* [Problem set]:
1. Reproduce the passage of the article on 5.7x28mm ammunition starting with "With that in" and going on through "out in 1990.".
2. State whether each statement below agrees with the article on 5.7x28mm ammunition, answering yes or no and quoting the words of the article that decide it. (a) The 5.7x28mm was designed for both pistols and personal defense weapons. (b) The Hague Convention permitted hollow-point ammunition in warfare. (c) The normally-rare firearms sell out faster than the common 9mm pistols.
3. Continue the article on 5.7x28mm ammunition from the point at which it stops.

(Beginning of Text excerpt)

On 5.7x28mm Ammo For The PS90 and FN Five-seveN

FN Herstal PS90 rifle chambered in 5.7x28mm.

The firearms-buying frenzy continues unabated. Spurred by the Chinese Flu and civil unrest in many major metropolises around the United States, gun owners old and new are buying up whatever inventory they can get their hands on. The stalwart 9mm pistols and 5.56mm AR-15s are picked up as soon as the dealer stocks them. Even favored “B Caliber“ weapons are looking a little sparse. Ironically, it’s the normally-rare firearms that seem to pop up in the inventory and stick around for a few days, such as FN PS90, FN Five-seveN, and Ruger 57, all chambered in the rather exotic 5.7x28mm caliber…

“OK”, you might be asking - “Is this yet another caliber?”

Yes, yes it is. There’s untold hundreds of ammunition calibers out there, and this is one of them. Designed to be a caliber both for pistols and personal defense weapons (a vaguely-defined class of guns that fit somewhere between a submachine gun and a rifle), the 5.7x28mm was a response to an audacious request by NATO - to replace the 9x19mm cartridge.

Wait, what? Yes - NATO sought to replace something that essentially “worked” for many decades in worldwide military service. To learn why, we’ll have to take a look back.

A History Of 5.7x28mm

For decades, the most popular pistol cartridge in government service around the world was, and still is, the 9x19mm Luger/NATO cartridge. Reliable, easy-to-shoot, and easy-to-acquire, 9mm in all it’s flavors worked wonderfully for many decades since it’s inception in the early 20th. However, governments and companies alike were developing more effective armoring technologies, which were rapidly diminishing the effectiveness of 9mm. This was in the late 1980s, so computer-designed hollow-points had yet to really make a splash on the market. Also, the Hague Suggestion err Convention prohibited the use of hollow-point ammunition in warfare. So, as the old saying goes, if someone invents a bulletproof vest, someone else will just invent a better bullet.

With that in mind, NATO put forth a request for a better bullet. The responses varied, with eventually FN’s 5.7x28mm round coming out on top, along with it’s companion weapons, the P90, and the Five-seveN (that’s how they trademarked it) pistol coming out in 1990.

(End of Text excerpt)
(Beginning of Information given)

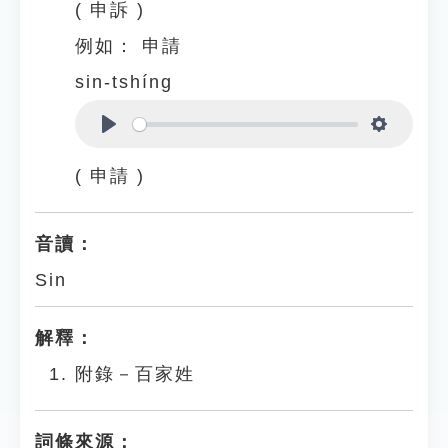
( 申訴 )
例如：
申請
sin-tshíng
Play
Settings
( 申請 )
音讀：
Sin
解釋：
附錄－百家姓
詞條來源：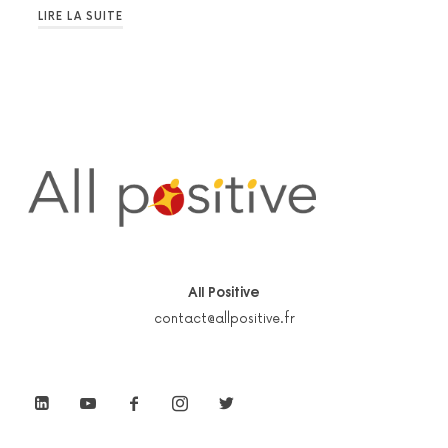
LIRE LA SUITE
All Positive
contact@allpositive.fr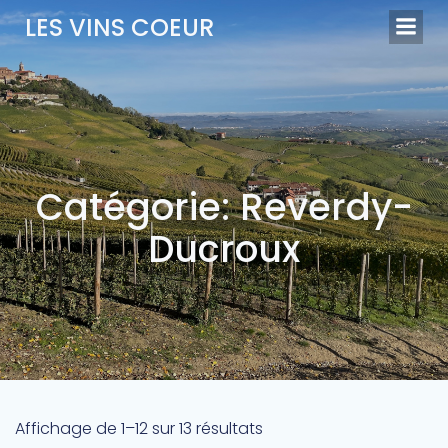
Aller
LES VINS COEUR
au
contenu
Catégorie: Reverdy-
Ducroux
Trié
Affichage de 1–12 sur 13 résultats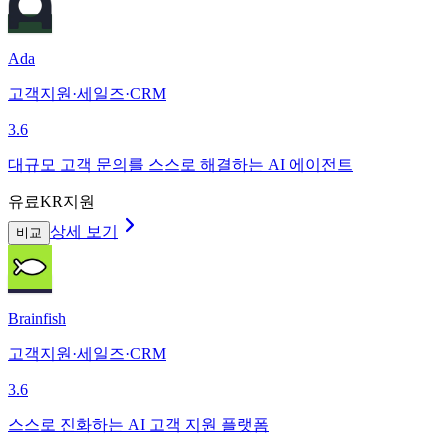
Ada
고객지원·세일즈·CRM
3.6
대규모 고객 문의를 스스로 해결하는 AI 에이전트
유료
KR지원
상세 보기
비교
Brainfish
고객지원·세일즈·CRM
3.6
스스로 진화하는 AI 고객 지원 플랫폼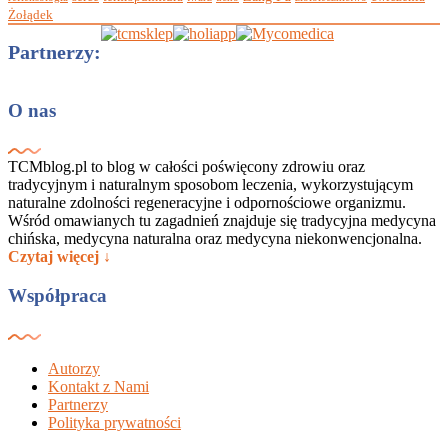
Żołądek
Partnerzy:
O nas
TCMblog.pl to blog w całości poświęcony zdrowiu oraz
tradycyjnym i naturalnym sposobom leczenia, wykorzystującym
naturalne zdolności regeneracyjne i odpornościowe organizmu.
Wśród omawianych tu zagadnień znajduje się tradycyjna medycyna
chińska, medycyna naturalna oraz medycyna niekonwencjonalna.
Czytaj więcej ↓
Współpraca
Autorzy
Kontakt z Nami
Partnerzy
Polityka prywatności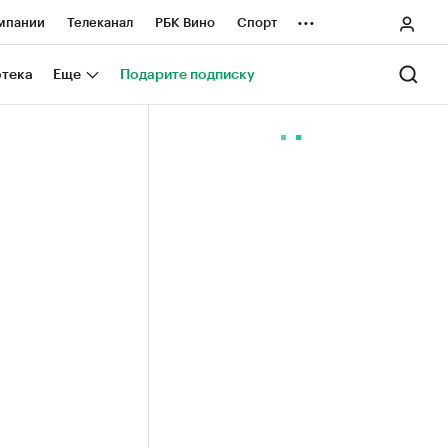
...
мпании
Телеканал
РБК Вино
Спорт
ные проекты
Город
Стиль
Крипто
отека
Еще
Подарите подписку
Спецпроекты СПб
ологии и медиа
Финансы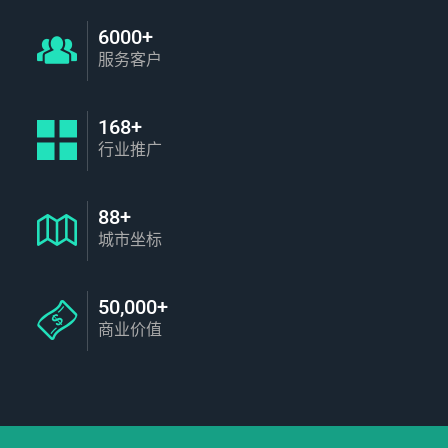
6000+
服务客户
168+
行业推广
88+
城市坐标
50,000+
商业价值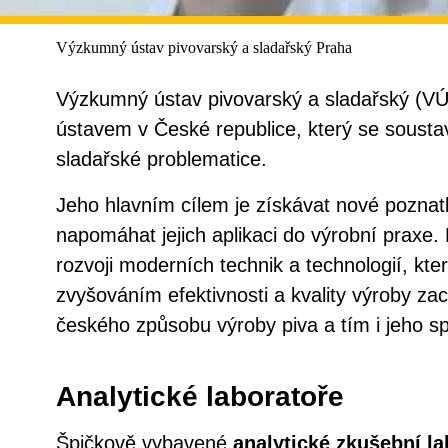
Výzkumný ústav pivovarský a sladařský Praha
Výzkumný ústav pivovarský a sladařský (V
ústavem v České republice, který se sousta
sladařské problematice.
Jeho hlavním cílem je získávat nové poznatk
napomáhat jejich aplikaci do výrobní praxe. 
rozvoji moderních technik a technologií, kt
zvyšováním efektivnosti a kvality výroby za
českého způsobu výroby piva a tím i jeho spe
Analytické laboratoře
Špičkově vybavené
analytické zkušební la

(End of Information given)

* [Solved tasks]:
1.
With that in mind, NATO put forth a request for a better bullet. The responses varied, with eventually FN’s 5.7x28mm round coming out on top, along with it’s companion weapons, the P90, and the Five-seveN (that’s how they trademarked it) pistol coming out in 1990.

2.
(a) Yes: "Designed to be a caliber both for pistols and personal defense weapons"
(b) No: "the Hague Suggestion err Convention prohibited the use of hollow-point ammunition in warfare"
(c) No: "it’s the normally-rare firearms that seem to pop up in the inventory and stick around for a few days"

3.
After a few years in development hell, and of course the cessation of the Cold War, NATO finally got around to evaluating the FN offering for real in 2002. By then, Heckler & Koch had gotten off their collective rear ends and developed a competing cartridge, the HK 4.6x30mm - another little sizzler of a round that took the ethos of “fast and light”, and ran with it.

FN had the advantage, with two developed weapons, as well as it’s design being somewhat related to 5.56x45mm, allowing for the cartridge to be produced on existing lines with a few modifications. The cartridge had also readily beaten the NATO tests, easily penetrating Level IIIA body armor. Yes, many rifle cartridges developed since the Civil War could penetrate IIIA, but 5.7x28mm was the first to do so “in it’s class” of size. Remember, the requirement was to be fired out of a handgun and a PDW-style weapon.

However, the Germans had major political oomph in NATO, and rejected 5.7x28mm for purely political reasons, bringing the standardization process to a halt. Along the same lines, more effective 9mm and 5.56mm cartridges had been developed, allowing for existing inventories of firearms to be able to meet the NATO requirement. Why buy a whole slew of new guns when all you have to do is load up your current ones with fancier variants of your usual ammo?

Despite this, and the lack of adoption by regular police and military forces, the 5.7x28mm, and usually it’s companion PDW, the P90, found acceptance with specialist units around the world, such as commando units in Belgium (where it replaced the UZI), Chilean Special Forces (even the ones that fly helicopters), Luxembourg’s police force (only the best to keep those holding companies safe!), and our very own United States Secret Service, where the firearm is utilized by both the Uniformed Division and the “Detail” itself in keeping the President and First Family nice and secure.

In other words, when it’s on someone else’s dime, it’s easy to splurge on this rather amazing little round.

FN Herstal PS90 rifle chambered in 5.7x28mm with SS195 LF ammo.

Pros And Cons Of 5.7x28mm

Like any cartridge, the design represents a specific answer to a specific question, so 5.7x28mm has some marked advantages and disadvantages. It’s not for everyone - but one should be informed to make a decision on whether to “bite the bullet”. Sorry, I had to.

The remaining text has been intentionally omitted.